SET EXERCISE: Reproduce every line of the entries below word for word, omitting the pictures.

[Stored records]
┌────────

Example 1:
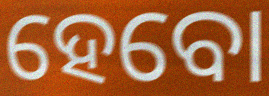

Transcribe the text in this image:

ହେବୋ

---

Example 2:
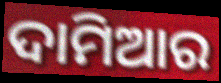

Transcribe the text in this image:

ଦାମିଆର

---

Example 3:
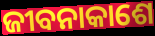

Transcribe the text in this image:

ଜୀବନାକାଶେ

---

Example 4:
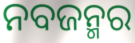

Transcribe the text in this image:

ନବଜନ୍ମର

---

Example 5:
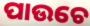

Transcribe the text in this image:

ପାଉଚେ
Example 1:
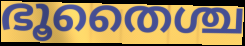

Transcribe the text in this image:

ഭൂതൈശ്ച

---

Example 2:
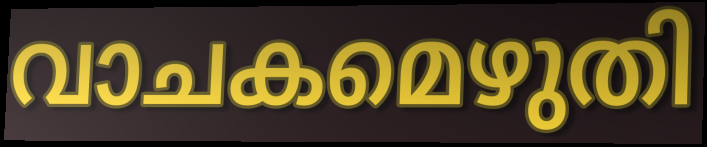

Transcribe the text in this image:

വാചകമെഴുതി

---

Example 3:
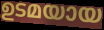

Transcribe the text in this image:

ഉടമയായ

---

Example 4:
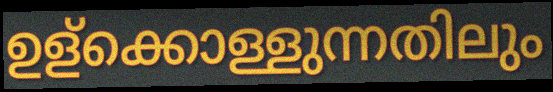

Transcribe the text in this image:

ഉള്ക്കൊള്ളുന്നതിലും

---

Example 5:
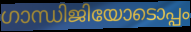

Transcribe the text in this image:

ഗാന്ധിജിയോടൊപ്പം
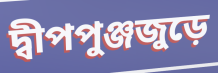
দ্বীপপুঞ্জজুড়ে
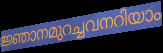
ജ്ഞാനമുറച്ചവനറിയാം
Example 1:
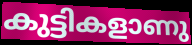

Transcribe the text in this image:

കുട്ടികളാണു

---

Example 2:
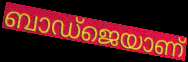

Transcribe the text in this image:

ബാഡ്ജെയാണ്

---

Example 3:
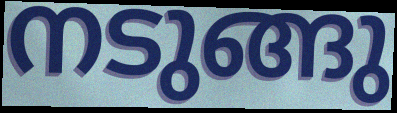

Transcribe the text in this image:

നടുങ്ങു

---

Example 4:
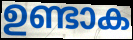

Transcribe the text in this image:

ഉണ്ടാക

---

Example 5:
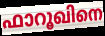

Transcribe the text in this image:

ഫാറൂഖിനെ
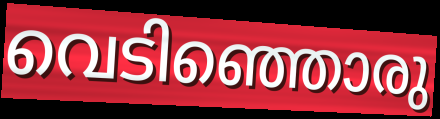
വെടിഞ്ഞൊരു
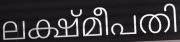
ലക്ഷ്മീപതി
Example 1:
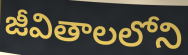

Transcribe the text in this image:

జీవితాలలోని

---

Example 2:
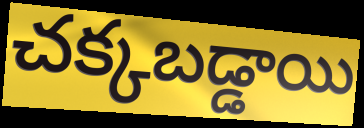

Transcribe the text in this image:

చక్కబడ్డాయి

└────────

OUTPUT OF THE TASK:
Example 1:

Transcribe the text in this image:

ହେବୋ

---

Example 2:

Transcribe the text in this image:

ଦାମିଆର

---

Example 3:

Transcribe the text in this image:

ଜୀବନାକାଶେ

---

Example 4:

Transcribe the text in this image:

ନବଜନ୍ମର

---

Example 5:

Transcribe the text in this image:

ପାଉଚେ
Example 1:

Transcribe the text in this image:

ഭൂതൈശ്ച

---

Example 2:

Transcribe the text in this image:

വാചകമെഴുതി

---

Example 3:

Transcribe the text in this image:

ഉടമയായ

---

Example 4:

Transcribe the text in this image:

ഉള്ക്കൊള്ളുന്നതിലും

---

Example 5:

Transcribe the text in this image:

ഗാന്ധിജിയോടൊപ്പം
দ্বীপপুঞ্জজুড়ে
ജ്ഞാനമുറച്ചവനറിയാം
Example 1:

Transcribe the text in this image:

കുട്ടികളാണു

---

Example 2:

Transcribe the text in this image:

ബാഡ്ജെയാണ്

---

Example 3:

Transcribe the text in this image:

നടുങ്ങു

---

Example 4:

Transcribe the text in this image:

ഉണ്ടാക

---

Example 5:

Transcribe the text in this image:

ഫാറൂഖിനെ
വെടിഞ്ഞൊരു
ലക്ഷ്മീപതി
Example 1:

Transcribe the text in this image:

జీవితాలలోని

---

Example 2:

Transcribe the text in this image:

చక్కబడ్డాయి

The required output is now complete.